Recently released U.S. Census numbers show that Florida’s foreign-born population increased by 140,000 from 2010 through last year. And movement within the United States left Florida with a net gain of 105,000 residents last year and 109,000 in 2012 — 84 percent more than in the previous two years.
The population surge has accelerated this year, according to state estimates, growing at a rate of about 700 new residents a day. That’s a healthy increase, though still less than the big migrations during the Sunbelt boom of past decades.
For many job seekers, South Florida has become a hip beachside destination with a nexus of entrepreneurs, investors, a big consumer market and a gateway to Latin America.

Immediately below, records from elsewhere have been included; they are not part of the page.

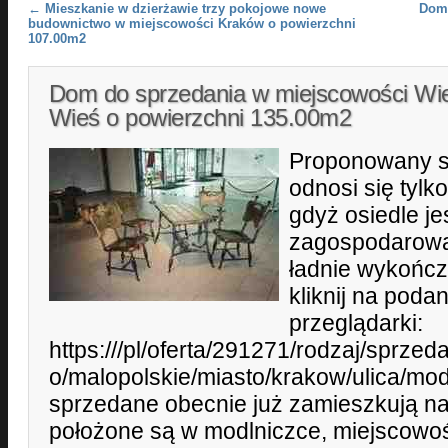
Post navigation
←
Mieszkanie w dzierżawie trzy pokojowe nowe
Dom 
budownictwo w miejscowości Kraków o powierzchni
107.00m2
Dom do sprzedania w miejscowości Wi
Wieś o powierzchni 135.00m2
Proponowany s
odnosi się tylk
gdyż osiedle jes
zagospodarowa
ładnie wykończ
kliknij na podan
przeglądarki:
https:///pl/oferta/291271/rodzaj/sprz
o/malopolskie/miasto/krakow/ulica/mod
sprzedane obecnie już zamieszkują 
położone są w modlniczce, miejscowoś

“You are getting a lot of young professionals and a buzz starting to happen down here,” said 23-year-old Shea O’Donnell, who moved in August from Seattle to Fort Lauderdale fresh out of college. She landed a job last week for a new company that promotes a mobile-device app for finding parking.
“When you launch successful startups, it feeds the ecosystem, and that brings in more young professionals and investors,” she said. “So you rock as a community, because you’re putting something back in. There’s a huge potential here.”
Older transplants from the North, frozen in place by the Great Recession, say the recent recovery makes it easier to sell their homes — or come up with enough money to buy a second home — and make that long-awaited move to sunny Florida.
“From a financial standpoint, a year earlier would have been ideal, but we weren’t ready at that time,” said Donna Nahum, 54, of Cherry Hill, N.J., who bought a condo in Boca Raton as a second home. “My husband is in commercial real estate, so we had a few leaner years. I feel like we may not have gotten in on the lowest part of the real estate market in Florida, but we got in while it’s on the rise.”
In the decades following World War II, Florida’s population had been growing by as much as a thousand a day, fueling a construction boom.
But the Florida dream of owning a home in semi-tropical paradise was badly shaken by a sharp rise in property taxes and a batch of hurricanes in 2004 and 2005 that raised insurance rates. A housing crisis in 2007, marked by a plunge in home values and widespread foreclosures, led to double-digit unemployment rates, a financial meltdown and the Great Recession.
Immigration from abroad and migrations from the North slowed to a trickle. According to state estimates, Florida gained just 75,000 people from July 2008 through June 2009. Five years later, in the 12 months ending in June 2014, the population shot up by 253,000.
“What you are seeing is pent-up demand,” said Mason Jackson, CEO of CareerSource Broward, a job-placement service. “People are saying, ‘I can move now. I want to go where it’s warm. And I might be able to find a job there more easily than before.'”
A fierce winter in much of the North early this year helped motivate people to follow the traditional pathway to Florida.
“We’re getting a big influx of people from the Northeast again. The harsh winter has really caused a lot of people to re-think where they want to live,” said Kim Bregman, buyer agent for Optima Properties, a real estate and relocation service based in Boca Raton. “And more people are able to work in a virtual [computer-linked] office, so they are able to live here and continue to work regardless of where their main job may be.
“Miami is on fire, and it moves up the coast. People are coming from Brazil, Venezuela, Israel. I just put in an offer, sight-unseen, from an investor in China. The world still sees Florida real estate as a good investment.”
Partly as a result, the state’s foreign-born population reached 3.8 million in 2013, a 140,000 increase from 2010, according to a compilation of census numbers by the Center for Immigration Studies, an advocacy group in Washington.
“The high [tourist] season is coming, so people are hiring now, in hotels and resorts, in the kitchen and housekeeping,” said Sandro Cristian Arotinco, 37, who moved from Peru in January and got a job this month as a chef at a Fort Lauderdale beach resort.
“We are not rich,” he said, “but are living in a nice way.”
All these trends have made it possible for Florida to resume its traditional role as a magnet for people who seek warm weather and a leisurely lifestyle.
“When the weekends come, it’s like vacation — palm trees and a beach,” said O’Donnell, the transplant from drizzly Seattle. “I’m not used to that. I think I’m adjusting just fine.”